Intracranial Myopericytoma/Myofibroma (Haemangioperycitoma) in Pediatric Patient: an Exclusive Case Report with Differential Diagnosis in Meningoangiomatosis and DNET

 

Case Report: A 13-year-old girl with no known illnesses suffered a four generalized seizure 10 months prior to performed a surgery on the brain. After 6 months that the girl suffered generalized seizures she beguns partial seizures in the upper right member. Treatment was begun with antiseizure medications after 1 month of seizures with phenytoin 100 mg three times per day. The MRI report was suggestive of lesions with neuroglial origin, being DNET (neuroepithelial dysemblioplastic tumor) and Ganglioglioma or Gangliocitoma the most probable. A left frontal craniotomy was performed and the soft tumor resected. The tumor was intraaxial with no involvement of the overlying dura or falx. Primarily, histopathology showed a highly cellular and vascularized lesion fragment composed of epithelioid and spindle cells with discrete atypia. All these findings suggest the diagnosis of cerebral meningioangiomatosis (MA). There was diagnostic doubt and the material was sent to University of California, San Francisco, USA. The morphologic and immunohistochemical features support the diagnosis of a spindle cell neoplasm within the meninges. We favor a perivascular type of myogenic tumor such as myofibroma or myopericytoma, given the cytology and strong SMA positivity.
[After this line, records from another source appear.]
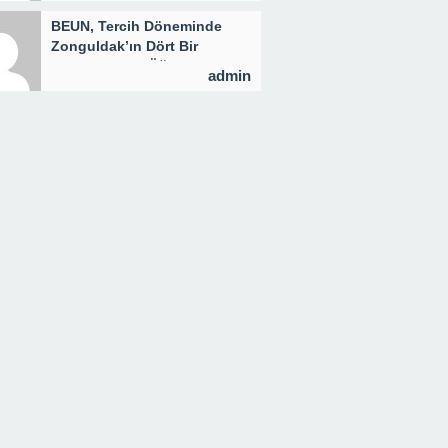
BEUN, Tercih Döneminde
Zonguldak’ın Dört Bir
Yanında Aday Öğrencilerle
admin
Buluşuyor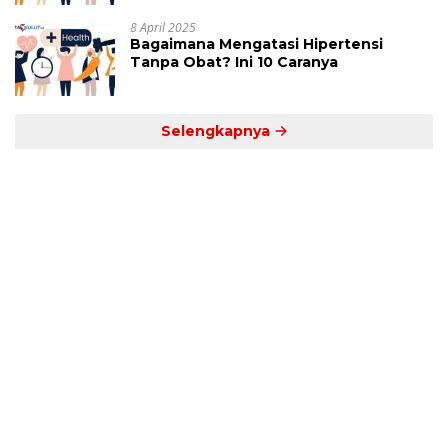
8 April 2025
Bagaimana Mengatasi Hipertensi
Tanpa Obat? Ini 10 Caranya
Selengkapnya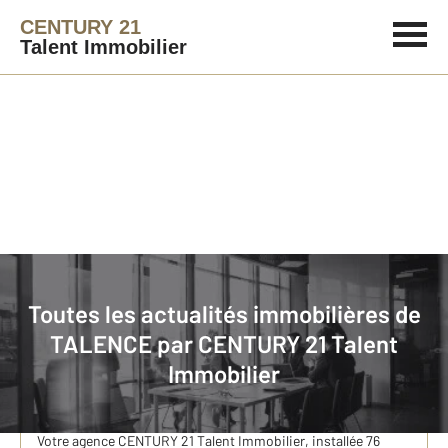
CENTURY 21
Talent Immobilier
Immobilier
Actualités immobilières à TALENCE
Toutes les actualités immobilières de
TALENCE par
CENTURY 21 Talent
Acheter un appartement avec extérieur à Talence
Immobilier
avec votre agence CENTURY 21 Talent Immobilier
En plein cœur de la Gironde, voisine de Bordeaux, Talence
est une ville universitaire recherchée pour sa qualité de vie.
Votre agence CENTURY 21 Talent Immobilier, installée 76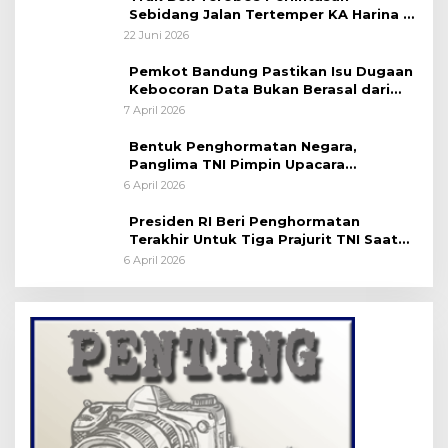
Sebidang Jalan Tertemper KA Harina di
Jalan Stasiun Poncol-Jrakah Semarang
22 Juni 2026
Pemkot Bandung Pastikan Isu Dugaan
Kebocoran Data Bukan Berasal dari
Server Disdukcapil
7 April 2026
Bentuk Penghormatan Negara,
Panglima TNI Pimpin Upacara
Pemakaman Militer
6 April 2026
Presiden RI Beri Penghormatan
Terakhir Untuk Tiga Prajurit TNI Saat
Persemayaman di Bandara Soekarno-
6 April 2026
Hatta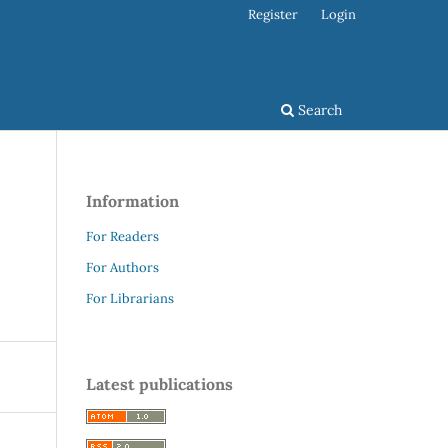
Register
Login
Search
Information
For Readers
For Authors
For Librarians
Latest publications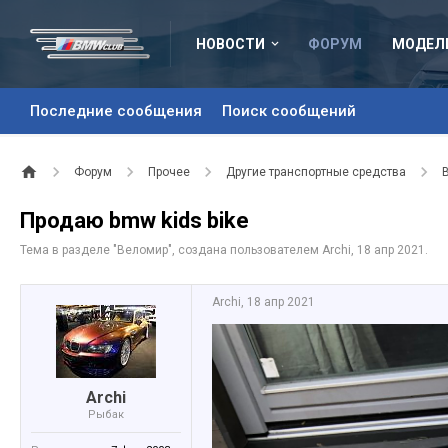
НОВОСТИ
ФОРУМ
МОДЕЛ
Последние сообщения
Поиск сообщений
Форум
Прочее
Другие транспортные средства
Продаю bmw kids bike
Тема в разделе "
Веломир
", создана пользователем
Archi
,
18 апр 2021
.
Archi
,
18 апр 2021
Archi
Рыбак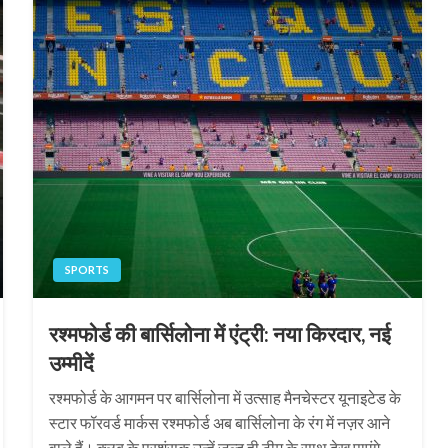
SPORTS
रश्मफोर्ड की बार्सिलोना में एंट्री: नया किरदार, नई
उम्मीदें
रश्मफोर्ड के आगमन पर बार्सिलोना में उत्साह मैनचेस्टर यूनाइटेड के
स्टार फॉरवर्ड मार्कस रश्मफोर्ड अब बार्सिलोना के रंग में नज़र आने
वाले हैं। क्लब के प्रशंसक उन्हें जल्द ही टीम के साथ देख पाएंगे,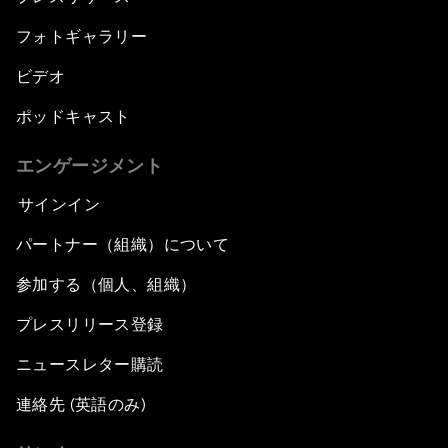
フォトギャラリー
ビデオ
ポッドキャスト
エンゲージメント
サインイン
パートナー（組織）について
参加する（個人、組織）
プレスリリース登録
ニュースレター購読
連絡先 (英語のみ)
Discussion: Myopericytoma is a rare tumor, derived from perivascular myoid cells, which mainly affects soft tissues. With few reports of its occurrence in the central nervous system, its origin, morphology and physiopathological behavior are current challenges for neurosurgery and neuropathology. One of their descriptions by Granter et al. In 1998 reports that this tumor is part of a spectrum of tumors with perivascular myocyte differentiation including myofibromas, glomangiopericytomas and angioleiomyomas. Although some characteristics of the tumor point to the diagnosis of meningioangiomatosis, the immunohistochemical study defines the lesion as a spectrum that includes the possibility of a myofibroma or myopericytoma, suggesting clinical follow-up of the patient.

Conclusion: We present the description of an intracranial myofibroma/myopericytoma (hemangiopericytoma) in the pediatric range. This case also showed the extreme importance of a detailed histopathological and immunohistochemical study for the diagnostic approach, since the macroscopic and radiological aspects of the lesion can lead to a range of differential diagnosis.